A decisão é do juiz federal substituto Cleber Sanfelici Otero e foi divulgada ontem. A ação foi impetrada pelos quatros pecuaristas que tiveram suas propriedades interditadas devido às suspeitas de animais contaminados: Bruno Alexandre Von Der Leyen, Pedro Garcia Pagan, Wilson de Matos Silva e Edvard Antonio Bonalumi. As propriedades estão localizadas nos municípios de Amaporã, Grandes Rios, Loanda e Maringá, considerados de risco sanitário. Vinte e dois animais ainda estão em quarentena, por apresentarem ''suspeitas da doença'', mas milhares de cabeças de fazendas localizadas em um raio de 10 quilômetros dessas propriedades suspeitas foram colocados em sentinela.
No entanto, o juiz indeferiu o pedido de liminar de vacinação do gado interditado até que o Lanagro emita os laudos conclusivos. A decisão determina ainda que o Lanagro seja oficiado para informar o porquê de não se emitir um laudo conclusivo quanto à existência de febre aftosa no gado sob interdição no Paraná, explicando qual o tempo necessário para que se tenha uma conclusão definitiva a respeito e se a vacinação dos animais, neste momento, poderá acarretar em falsos resultados, gerando riscos de disseminação da doença no Estado. O laboratório ainda deve emitir cópia do laudo técnico do gado interditado por motivo de suposta existência de aftosa do Estado.
AÇÃO - Na ação, os autores alegam que as ''autoridades governamentais'' noticiaram em diversos veículos de comunicação, a suspeita de foco de febre aftosa no Paraná, tendo o ministro da Agricultura, Roberto Rodrigues, afirmado que as possibilidades da doença ter entrado no Estado seriam de 90% e que os exames deveriam ficar prontos até o dia 25 de outubro. No entanto, mesmo após esse prazo, o Ministério não divulgou qualquer resultado, mesmo preliminares, dos exames de sorologia realizados nos animais de suas propriedades.

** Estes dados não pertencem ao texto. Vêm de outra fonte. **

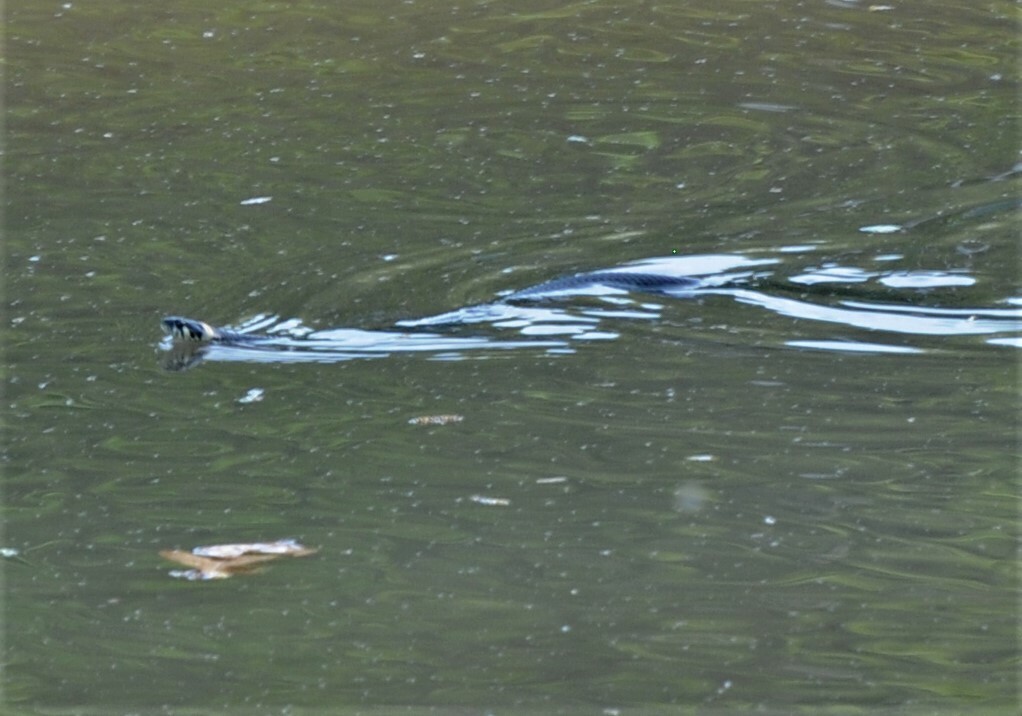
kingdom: Animalia
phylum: Chordata
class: Squamata
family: Colubridae
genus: Natrix
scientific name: Natrix natrix
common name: Grass snake
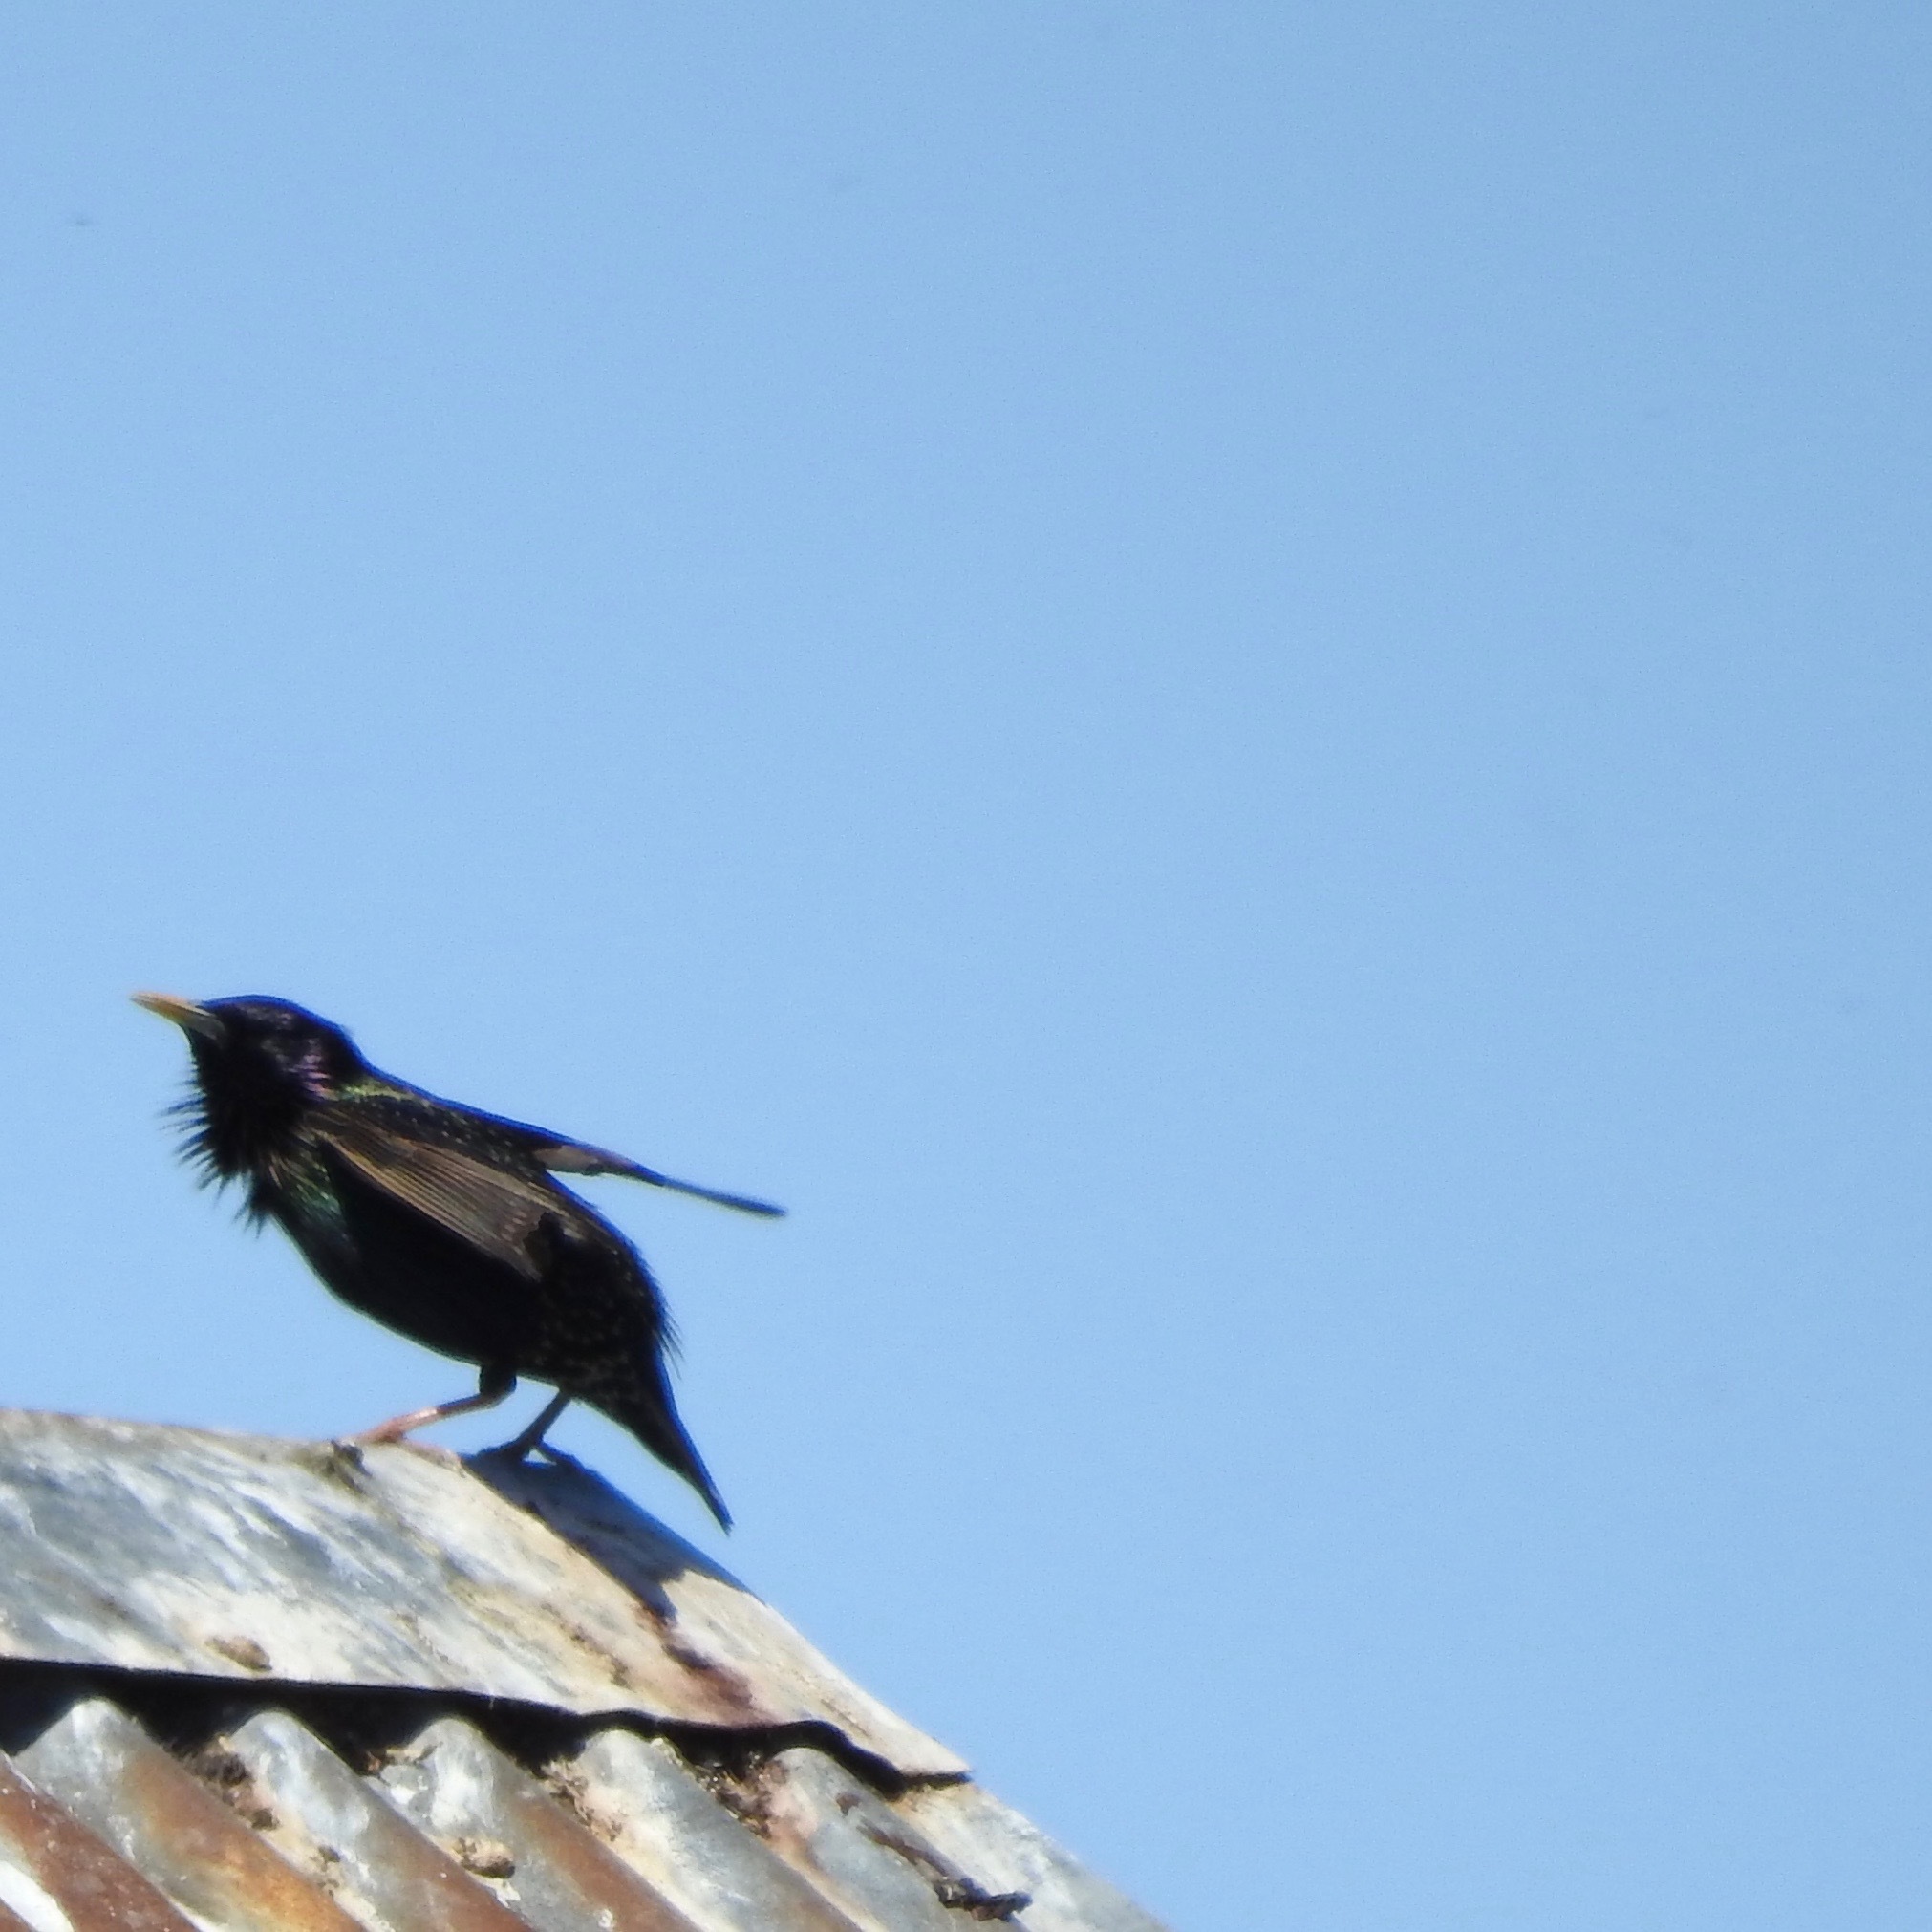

Os autores ainda alegam que estão tendo prejuízos e que se tornaram reféns da ineficiência do Mapa que divulgou, de forma precipitada e inconsequente, a certeza de 90% de chances de existir aftosa no Paraná, em especial nas propriedades dos autores quando, na verdade, sequer tinha suspeita. ''Tudo não passou de um alarde irresponsável de técnico de agente de saúde animal do Estado do Paraná despreparado, que não soube diferenciar sinais clínicos de lesões geradas pelo simples manejo de animais, dos indicativos de suspeitas da sintomatologia da Febre Aftosa'', dizem os autores na ação.